ÉNONCÉ ÉCRIT A: Remplacez « électeurs » par « votants » dans le passage du texte sur le Directoire allant de « L’apprentissage de la » à « de la démocratie. », bornes comprises, puis redonnez ce passage.

TEXTE À LIRE:
= = =

L’apprentissage de la démocratie est un jeu subtil et que l’on pourra à juste titre juger au moins… compliqué, et cela jusqu’à aujourd’hui. Après la chute de Robespierre, la Convention thermidorienne assure la transition avec le régime qui suivra, celui du Directoire: le «décret des deux-tiers» impose aux électeurs de choisir au moins les deux-tiers de leurs représentants parmi les sortants –on conviendra que, même dans un système censitaire, il s’agit d’une conception pour le moins restrictive de la démocratie.
Dans le même temps, la réaction monte en puissance. Le 13 vendémiaire an IV (5 oct. 1795), l’insurrection royaliste est écrasée par Bonaparte sur les marches de l’église Saint-Roch. Trois semaines plus tard (4 brumaire = 26 oct.), la Convention tient sa dernière séance, tandis que 750 députés sont bientôt élus, pour former les deux conseils, les Anciens et les Cinq-Cents. Installés au Luxembourg, les cinq directeurs sont nommés par les conseils: Carnot et Letourneur représentent la frange modérée; Reubell et Barras penchent vers la gauche, tandis que La Révellière devient de fait le pivot d’une possible majorité.
Dans l’ensemble, les Thermidoriens se succèdent à eux-mêmes, mais ils sont profondément divisés. Après leur échec, les Royalistes se tournent vers l’action légale, en s’appuyant sur un réseau d’«Instituts philanthropiques» créés dans les départements. Bientôt, se profilent les élections du printemps 1797, qui renouvelleront le tiers des conseils, et un directeur. «Ni les astuces comptables, ni les précautions législatives, ni les pressions administratives [ne peuvent] avoir raison du prosélytisme des prêtres réfractaires, de l’intense effort de la propagande royaliste, et du modérantisme spontané de l’opinion bourgeoise» (François Furet). Les résultats du 29 germ. an V (18 avril) sont un échec cinglant pour le régime: une douzaine de départements seulement (sur plus de 90) restent fidèles à la République. Au Directoire, Letourneur est remplacé par Barthélemy.
La crise s'exacerbe bientôt, entre les assemblées devenues réactionnaires et l’exécutif, où un «triumvirat», constitué de Barras, Reubell et La Révellière, s’impose peu à peu pour empêcher toute restauration monarchique. Tandis que les conseils préparent la mise en accusation des triumvirs, le général Augereau, dépêché d’Italie par Bonaparte, occupe Paris le 17 fructidor an V (3 sept. 1797) et fait arrêter un grand nombre de parlementaires, plusieurs généraux, etc. Barthélemy lui-même est arrêté, Carnot se cache, puis passe à l’étranger. Des lois d’exception cassent les élections de l’an V dans 49 départements, et établissent un contrôle sévère de la presse. Le régime est sauvé, mais sa légitimité démocratique a disparu et le pouvoir ne pourra plus se maintenir qu’en s’appuyant sur l’armée: «le coup d’État n’enterre pas seulement la république des députés, il rétablit l’exception au détriment de la loi» (F. Furet).

= = =

[Entrées de données]
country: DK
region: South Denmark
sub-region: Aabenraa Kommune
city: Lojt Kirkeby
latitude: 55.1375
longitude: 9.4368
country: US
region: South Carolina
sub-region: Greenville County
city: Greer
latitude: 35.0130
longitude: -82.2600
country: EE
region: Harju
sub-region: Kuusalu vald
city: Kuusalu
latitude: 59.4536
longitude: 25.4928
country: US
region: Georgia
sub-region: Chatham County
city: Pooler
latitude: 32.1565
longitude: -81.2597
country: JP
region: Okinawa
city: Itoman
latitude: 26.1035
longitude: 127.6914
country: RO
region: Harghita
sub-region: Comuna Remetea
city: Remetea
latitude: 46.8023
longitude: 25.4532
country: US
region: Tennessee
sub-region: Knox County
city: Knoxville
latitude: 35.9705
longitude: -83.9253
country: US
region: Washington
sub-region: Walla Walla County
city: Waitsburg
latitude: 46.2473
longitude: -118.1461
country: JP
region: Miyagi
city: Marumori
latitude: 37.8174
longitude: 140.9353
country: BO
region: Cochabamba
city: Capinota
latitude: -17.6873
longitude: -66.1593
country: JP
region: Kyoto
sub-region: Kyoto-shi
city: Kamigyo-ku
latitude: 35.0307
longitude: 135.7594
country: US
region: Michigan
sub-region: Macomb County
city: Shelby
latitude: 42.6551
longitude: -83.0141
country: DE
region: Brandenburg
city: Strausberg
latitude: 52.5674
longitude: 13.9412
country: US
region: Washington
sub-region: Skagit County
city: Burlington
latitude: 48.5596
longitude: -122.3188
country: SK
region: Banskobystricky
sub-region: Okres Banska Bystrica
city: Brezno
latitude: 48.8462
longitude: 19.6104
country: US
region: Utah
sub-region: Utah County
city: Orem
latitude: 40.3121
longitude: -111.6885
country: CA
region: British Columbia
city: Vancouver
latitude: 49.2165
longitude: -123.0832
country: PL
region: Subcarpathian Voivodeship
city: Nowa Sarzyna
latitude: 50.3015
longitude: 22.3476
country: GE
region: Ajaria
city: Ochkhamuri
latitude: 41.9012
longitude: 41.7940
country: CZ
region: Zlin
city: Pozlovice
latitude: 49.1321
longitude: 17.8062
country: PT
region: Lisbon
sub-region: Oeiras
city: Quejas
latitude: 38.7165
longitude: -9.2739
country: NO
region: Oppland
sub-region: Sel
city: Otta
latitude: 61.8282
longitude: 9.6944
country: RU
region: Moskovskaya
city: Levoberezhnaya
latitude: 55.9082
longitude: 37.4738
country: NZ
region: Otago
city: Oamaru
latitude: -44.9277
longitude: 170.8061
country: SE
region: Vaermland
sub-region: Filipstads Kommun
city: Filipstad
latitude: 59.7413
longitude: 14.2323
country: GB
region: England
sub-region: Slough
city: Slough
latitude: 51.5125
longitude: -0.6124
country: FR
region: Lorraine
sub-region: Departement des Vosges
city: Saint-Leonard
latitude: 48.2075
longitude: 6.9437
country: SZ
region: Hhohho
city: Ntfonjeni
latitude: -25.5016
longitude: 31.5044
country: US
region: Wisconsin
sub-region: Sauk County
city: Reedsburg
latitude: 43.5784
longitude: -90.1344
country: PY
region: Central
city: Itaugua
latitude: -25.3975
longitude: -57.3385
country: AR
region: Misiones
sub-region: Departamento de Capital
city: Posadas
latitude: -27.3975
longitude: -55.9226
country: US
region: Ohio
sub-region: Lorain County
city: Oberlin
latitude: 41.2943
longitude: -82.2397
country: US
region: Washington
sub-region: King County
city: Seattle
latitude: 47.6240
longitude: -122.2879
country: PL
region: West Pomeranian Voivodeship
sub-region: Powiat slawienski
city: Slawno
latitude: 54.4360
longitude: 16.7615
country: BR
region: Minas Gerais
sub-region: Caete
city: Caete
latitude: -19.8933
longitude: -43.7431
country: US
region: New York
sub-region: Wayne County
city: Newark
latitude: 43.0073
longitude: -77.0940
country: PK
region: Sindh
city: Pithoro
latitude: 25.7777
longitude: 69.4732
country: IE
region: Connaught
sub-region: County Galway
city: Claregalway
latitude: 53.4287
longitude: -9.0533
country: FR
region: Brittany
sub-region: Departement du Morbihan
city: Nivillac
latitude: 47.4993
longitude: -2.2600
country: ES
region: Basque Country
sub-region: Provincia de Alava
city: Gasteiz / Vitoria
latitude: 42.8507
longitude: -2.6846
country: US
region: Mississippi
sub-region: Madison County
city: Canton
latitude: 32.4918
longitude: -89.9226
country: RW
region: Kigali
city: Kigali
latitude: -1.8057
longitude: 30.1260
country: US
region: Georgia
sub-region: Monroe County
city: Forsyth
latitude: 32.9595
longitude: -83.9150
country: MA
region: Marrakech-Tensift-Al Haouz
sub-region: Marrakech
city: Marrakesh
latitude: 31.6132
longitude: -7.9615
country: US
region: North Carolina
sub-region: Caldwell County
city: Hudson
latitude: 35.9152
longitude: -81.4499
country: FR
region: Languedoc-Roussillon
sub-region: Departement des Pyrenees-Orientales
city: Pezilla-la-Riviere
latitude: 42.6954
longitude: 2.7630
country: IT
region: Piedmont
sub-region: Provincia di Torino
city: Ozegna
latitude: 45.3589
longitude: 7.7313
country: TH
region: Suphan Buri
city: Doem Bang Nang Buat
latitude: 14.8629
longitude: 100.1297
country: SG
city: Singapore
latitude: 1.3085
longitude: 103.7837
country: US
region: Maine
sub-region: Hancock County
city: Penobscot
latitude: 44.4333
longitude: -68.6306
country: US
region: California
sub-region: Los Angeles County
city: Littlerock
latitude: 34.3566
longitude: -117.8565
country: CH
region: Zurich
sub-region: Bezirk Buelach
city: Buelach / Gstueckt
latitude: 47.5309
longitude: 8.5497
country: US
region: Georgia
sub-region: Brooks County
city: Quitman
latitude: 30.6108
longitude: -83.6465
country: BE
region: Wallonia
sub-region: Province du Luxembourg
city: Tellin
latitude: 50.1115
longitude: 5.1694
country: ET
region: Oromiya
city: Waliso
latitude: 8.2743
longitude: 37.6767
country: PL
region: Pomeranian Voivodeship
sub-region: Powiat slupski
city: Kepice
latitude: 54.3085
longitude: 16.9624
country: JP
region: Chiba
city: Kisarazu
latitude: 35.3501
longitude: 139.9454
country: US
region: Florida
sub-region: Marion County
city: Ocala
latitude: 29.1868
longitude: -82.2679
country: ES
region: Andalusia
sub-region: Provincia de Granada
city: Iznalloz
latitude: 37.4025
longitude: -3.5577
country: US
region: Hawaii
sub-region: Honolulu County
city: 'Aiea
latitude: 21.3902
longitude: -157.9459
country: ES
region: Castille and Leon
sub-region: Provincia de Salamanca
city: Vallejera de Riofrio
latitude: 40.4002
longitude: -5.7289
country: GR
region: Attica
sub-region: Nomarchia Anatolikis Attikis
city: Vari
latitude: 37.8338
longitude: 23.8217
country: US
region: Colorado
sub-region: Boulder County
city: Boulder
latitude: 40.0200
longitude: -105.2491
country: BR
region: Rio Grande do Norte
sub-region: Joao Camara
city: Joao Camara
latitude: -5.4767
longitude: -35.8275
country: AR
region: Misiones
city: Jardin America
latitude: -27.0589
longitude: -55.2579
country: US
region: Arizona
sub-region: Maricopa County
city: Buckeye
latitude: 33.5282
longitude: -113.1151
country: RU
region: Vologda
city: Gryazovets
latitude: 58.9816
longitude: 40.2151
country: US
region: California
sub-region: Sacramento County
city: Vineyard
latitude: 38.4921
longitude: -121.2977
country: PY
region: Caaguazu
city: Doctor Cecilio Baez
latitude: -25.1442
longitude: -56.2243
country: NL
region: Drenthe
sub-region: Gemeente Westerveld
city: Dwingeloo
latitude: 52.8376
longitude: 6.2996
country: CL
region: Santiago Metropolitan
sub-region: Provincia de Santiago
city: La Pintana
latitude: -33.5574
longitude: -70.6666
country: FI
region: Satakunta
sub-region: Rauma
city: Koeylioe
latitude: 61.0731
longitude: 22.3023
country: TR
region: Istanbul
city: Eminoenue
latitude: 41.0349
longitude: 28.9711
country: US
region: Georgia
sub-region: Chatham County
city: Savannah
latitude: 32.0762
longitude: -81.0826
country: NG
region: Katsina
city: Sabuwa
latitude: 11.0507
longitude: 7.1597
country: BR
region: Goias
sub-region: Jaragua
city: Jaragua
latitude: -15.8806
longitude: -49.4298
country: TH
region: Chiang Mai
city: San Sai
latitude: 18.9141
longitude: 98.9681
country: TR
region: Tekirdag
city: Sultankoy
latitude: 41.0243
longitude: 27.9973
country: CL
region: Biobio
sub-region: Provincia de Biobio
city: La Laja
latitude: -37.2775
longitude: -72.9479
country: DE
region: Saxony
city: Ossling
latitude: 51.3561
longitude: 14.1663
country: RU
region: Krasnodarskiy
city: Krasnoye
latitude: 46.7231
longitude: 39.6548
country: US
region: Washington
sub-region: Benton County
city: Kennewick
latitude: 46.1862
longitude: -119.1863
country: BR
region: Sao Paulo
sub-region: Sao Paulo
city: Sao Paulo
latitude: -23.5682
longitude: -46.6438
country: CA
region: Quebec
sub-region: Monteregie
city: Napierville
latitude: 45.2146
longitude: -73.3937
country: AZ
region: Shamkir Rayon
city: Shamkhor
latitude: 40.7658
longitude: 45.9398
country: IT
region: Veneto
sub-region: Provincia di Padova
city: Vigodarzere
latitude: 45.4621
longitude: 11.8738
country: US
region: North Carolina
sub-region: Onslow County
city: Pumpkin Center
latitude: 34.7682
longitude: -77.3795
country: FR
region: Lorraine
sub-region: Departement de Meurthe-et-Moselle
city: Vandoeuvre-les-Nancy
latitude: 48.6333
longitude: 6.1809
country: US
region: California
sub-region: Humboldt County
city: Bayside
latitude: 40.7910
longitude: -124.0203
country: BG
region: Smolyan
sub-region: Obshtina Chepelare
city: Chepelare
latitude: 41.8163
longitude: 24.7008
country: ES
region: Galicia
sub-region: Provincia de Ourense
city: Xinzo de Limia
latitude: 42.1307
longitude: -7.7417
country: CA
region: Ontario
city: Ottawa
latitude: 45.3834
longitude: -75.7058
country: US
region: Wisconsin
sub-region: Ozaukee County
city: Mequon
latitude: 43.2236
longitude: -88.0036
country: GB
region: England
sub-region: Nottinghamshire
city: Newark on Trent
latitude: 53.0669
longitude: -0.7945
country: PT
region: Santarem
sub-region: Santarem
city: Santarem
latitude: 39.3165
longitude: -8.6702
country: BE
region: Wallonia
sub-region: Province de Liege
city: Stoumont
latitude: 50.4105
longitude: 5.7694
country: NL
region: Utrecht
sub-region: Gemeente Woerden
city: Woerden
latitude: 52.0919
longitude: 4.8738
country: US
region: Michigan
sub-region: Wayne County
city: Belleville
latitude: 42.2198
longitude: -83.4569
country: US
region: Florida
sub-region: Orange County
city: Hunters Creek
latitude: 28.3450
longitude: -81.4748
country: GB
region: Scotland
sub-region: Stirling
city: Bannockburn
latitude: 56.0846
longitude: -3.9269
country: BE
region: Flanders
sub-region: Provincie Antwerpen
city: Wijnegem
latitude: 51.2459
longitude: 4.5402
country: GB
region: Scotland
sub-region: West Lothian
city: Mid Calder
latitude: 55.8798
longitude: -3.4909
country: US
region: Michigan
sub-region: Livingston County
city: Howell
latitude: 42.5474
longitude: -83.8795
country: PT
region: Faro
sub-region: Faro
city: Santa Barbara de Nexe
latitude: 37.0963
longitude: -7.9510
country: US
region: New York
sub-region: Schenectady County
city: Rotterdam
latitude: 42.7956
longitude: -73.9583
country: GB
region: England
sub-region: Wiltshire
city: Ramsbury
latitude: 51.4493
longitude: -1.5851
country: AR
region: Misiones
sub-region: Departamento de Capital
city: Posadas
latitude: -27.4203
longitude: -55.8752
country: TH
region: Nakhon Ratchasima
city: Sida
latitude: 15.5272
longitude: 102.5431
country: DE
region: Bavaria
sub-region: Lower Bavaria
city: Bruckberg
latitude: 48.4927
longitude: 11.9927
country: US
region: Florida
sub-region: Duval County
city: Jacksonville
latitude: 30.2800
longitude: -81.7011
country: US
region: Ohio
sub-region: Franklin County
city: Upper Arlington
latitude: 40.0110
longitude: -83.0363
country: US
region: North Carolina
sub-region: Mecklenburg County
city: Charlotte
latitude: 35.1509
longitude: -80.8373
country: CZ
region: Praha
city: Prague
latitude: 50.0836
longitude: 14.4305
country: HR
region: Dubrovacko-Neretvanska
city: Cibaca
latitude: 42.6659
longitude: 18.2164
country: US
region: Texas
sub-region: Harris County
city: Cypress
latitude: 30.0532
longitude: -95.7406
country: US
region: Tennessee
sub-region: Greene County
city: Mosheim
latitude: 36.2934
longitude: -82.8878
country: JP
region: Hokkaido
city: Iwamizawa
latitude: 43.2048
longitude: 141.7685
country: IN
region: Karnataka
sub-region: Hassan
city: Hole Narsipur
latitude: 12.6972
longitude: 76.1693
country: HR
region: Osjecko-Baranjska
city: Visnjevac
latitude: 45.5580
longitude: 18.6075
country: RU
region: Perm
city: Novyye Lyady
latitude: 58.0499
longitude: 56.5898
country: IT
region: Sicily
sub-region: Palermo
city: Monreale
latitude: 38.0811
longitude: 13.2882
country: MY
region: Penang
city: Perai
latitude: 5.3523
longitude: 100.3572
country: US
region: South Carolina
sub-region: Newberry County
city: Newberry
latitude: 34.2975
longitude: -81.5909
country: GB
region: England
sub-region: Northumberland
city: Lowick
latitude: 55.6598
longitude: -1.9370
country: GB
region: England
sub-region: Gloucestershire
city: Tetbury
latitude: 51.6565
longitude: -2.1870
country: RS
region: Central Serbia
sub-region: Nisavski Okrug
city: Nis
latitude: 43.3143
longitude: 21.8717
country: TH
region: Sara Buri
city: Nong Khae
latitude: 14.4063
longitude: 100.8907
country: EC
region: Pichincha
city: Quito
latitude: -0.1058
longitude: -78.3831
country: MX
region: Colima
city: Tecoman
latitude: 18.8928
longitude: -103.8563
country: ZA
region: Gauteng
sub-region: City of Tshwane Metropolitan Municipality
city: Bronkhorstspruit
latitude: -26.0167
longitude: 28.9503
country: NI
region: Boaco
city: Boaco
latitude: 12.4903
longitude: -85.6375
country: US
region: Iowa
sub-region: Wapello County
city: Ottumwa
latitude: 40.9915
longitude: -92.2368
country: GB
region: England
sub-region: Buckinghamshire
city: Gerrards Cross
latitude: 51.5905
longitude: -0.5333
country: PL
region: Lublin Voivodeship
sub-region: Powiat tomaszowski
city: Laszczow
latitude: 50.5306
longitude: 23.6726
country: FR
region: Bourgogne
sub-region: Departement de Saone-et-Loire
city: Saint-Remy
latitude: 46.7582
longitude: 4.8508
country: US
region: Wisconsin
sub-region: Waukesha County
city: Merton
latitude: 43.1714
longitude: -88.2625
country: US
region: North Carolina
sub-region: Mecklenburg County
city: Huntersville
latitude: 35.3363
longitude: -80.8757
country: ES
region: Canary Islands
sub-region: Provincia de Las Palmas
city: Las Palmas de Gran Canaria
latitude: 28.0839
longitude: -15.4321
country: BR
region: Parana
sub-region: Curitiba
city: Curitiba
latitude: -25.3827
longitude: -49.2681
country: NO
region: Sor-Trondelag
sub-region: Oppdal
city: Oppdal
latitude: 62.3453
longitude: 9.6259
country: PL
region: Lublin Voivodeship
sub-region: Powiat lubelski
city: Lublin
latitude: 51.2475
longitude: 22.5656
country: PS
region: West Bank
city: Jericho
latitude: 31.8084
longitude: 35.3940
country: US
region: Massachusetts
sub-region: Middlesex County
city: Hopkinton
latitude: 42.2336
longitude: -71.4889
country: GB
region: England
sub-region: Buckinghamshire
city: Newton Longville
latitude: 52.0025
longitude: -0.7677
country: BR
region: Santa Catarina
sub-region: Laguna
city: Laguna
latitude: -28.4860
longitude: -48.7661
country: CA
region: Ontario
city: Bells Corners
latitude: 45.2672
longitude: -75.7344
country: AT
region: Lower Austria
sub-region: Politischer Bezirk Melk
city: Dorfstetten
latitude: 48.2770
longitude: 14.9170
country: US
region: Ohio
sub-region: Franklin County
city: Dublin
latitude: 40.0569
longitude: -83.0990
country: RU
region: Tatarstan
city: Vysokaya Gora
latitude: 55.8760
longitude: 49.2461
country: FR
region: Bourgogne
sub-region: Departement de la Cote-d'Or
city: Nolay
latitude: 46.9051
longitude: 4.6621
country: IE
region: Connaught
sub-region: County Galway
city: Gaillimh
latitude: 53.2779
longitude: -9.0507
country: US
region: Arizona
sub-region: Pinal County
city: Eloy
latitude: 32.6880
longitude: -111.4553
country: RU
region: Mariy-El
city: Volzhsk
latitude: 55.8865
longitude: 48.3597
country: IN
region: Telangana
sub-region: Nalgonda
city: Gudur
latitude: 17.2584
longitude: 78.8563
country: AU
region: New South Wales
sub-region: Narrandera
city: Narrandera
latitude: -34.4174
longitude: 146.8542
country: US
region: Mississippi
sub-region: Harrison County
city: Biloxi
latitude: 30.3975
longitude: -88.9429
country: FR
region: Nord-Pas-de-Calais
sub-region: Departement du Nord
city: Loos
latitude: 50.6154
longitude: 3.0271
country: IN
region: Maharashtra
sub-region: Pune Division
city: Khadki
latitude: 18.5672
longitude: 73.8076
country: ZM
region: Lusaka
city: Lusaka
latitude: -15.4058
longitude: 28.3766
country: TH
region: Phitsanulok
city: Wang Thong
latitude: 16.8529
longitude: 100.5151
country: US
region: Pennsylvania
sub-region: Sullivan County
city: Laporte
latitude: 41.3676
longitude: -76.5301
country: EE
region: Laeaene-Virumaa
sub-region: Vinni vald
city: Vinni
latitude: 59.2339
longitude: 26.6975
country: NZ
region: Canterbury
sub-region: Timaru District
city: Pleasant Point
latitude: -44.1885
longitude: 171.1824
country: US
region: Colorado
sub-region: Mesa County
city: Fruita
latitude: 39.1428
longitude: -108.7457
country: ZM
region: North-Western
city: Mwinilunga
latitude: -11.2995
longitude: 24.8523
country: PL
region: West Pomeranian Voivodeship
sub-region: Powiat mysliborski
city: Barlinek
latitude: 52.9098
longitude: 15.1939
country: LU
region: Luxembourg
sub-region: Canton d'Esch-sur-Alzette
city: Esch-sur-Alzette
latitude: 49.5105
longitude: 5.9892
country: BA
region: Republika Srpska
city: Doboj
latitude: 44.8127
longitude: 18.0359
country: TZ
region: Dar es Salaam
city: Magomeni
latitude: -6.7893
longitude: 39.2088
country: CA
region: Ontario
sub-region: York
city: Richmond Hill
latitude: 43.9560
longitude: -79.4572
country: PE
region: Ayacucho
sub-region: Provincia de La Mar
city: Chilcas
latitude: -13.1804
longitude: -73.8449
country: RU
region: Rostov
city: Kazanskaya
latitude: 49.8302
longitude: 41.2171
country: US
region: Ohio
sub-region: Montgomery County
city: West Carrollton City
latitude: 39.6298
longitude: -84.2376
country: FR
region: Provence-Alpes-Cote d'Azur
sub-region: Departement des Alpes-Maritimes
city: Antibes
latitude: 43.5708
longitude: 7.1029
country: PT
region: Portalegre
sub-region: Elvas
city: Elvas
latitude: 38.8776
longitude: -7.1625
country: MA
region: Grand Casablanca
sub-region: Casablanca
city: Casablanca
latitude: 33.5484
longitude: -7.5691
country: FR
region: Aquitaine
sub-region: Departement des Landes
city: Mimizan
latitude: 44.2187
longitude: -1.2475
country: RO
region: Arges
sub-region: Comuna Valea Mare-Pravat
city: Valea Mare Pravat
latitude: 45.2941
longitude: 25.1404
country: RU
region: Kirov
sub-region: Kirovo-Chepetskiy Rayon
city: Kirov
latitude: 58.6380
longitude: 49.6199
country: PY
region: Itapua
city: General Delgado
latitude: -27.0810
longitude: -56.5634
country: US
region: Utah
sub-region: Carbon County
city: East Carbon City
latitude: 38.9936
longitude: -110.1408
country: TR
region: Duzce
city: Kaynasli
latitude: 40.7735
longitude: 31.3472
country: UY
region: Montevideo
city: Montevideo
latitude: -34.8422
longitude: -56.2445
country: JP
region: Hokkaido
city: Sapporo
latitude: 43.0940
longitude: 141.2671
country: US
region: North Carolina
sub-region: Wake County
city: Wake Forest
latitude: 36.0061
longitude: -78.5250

= = =

ÉNONCÉ ÉCRIT B: Reproduisez à l'identique les lignes des enregistrements comprises entre celle qui contient « region: Lusaka » et celle qui contient « region: North-Western », ces deux lignes incluses.

SORTIE COMPLÈTE A:
L’apprentissage de la démocratie est un jeu subtil et que l’on pourra à juste titre juger au moins… compliqué, et cela jusqu’à aujourd’hui. Après la chute de Robespierre, la Convention thermidorienne assure la transition avec le régime qui suivra, celui du Directoire: le «décret des deux-tiers» impose aux votants de choisir au moins les deux-tiers de leurs représentants parmi les sortants –on conviendra que, même dans un système censitaire, il s’agit d’une conception pour le moins restrictive de la démocratie.

SORTIE COMPLÈTE B:
region: Lusaka
city: Lusaka
latitude: -15.4058
longitude: 28.3766
country: TH
region: Phitsanulok
city: Wang Thong
latitude: 16.8529
longitude: 100.5151
country: US
region: Pennsylvania
sub-region: Sullivan County
city: Laporte
latitude: 41.3676
longitude: -76.5301
country: EE
region: Laeaene-Virumaa
sub-region: Vinni vald
city: Vinni
latitude: 59.2339
longitude: 26.6975
country: NZ
region: Canterbury
sub-region: Timaru District
city: Pleasant Point
latitude: -44.1885
longitude: 171.1824
country: US
region: Colorado
sub-region: Mesa County
city: Fruita
latitude: 39.1428
longitude: -108.7457
country: ZM
region: North-Western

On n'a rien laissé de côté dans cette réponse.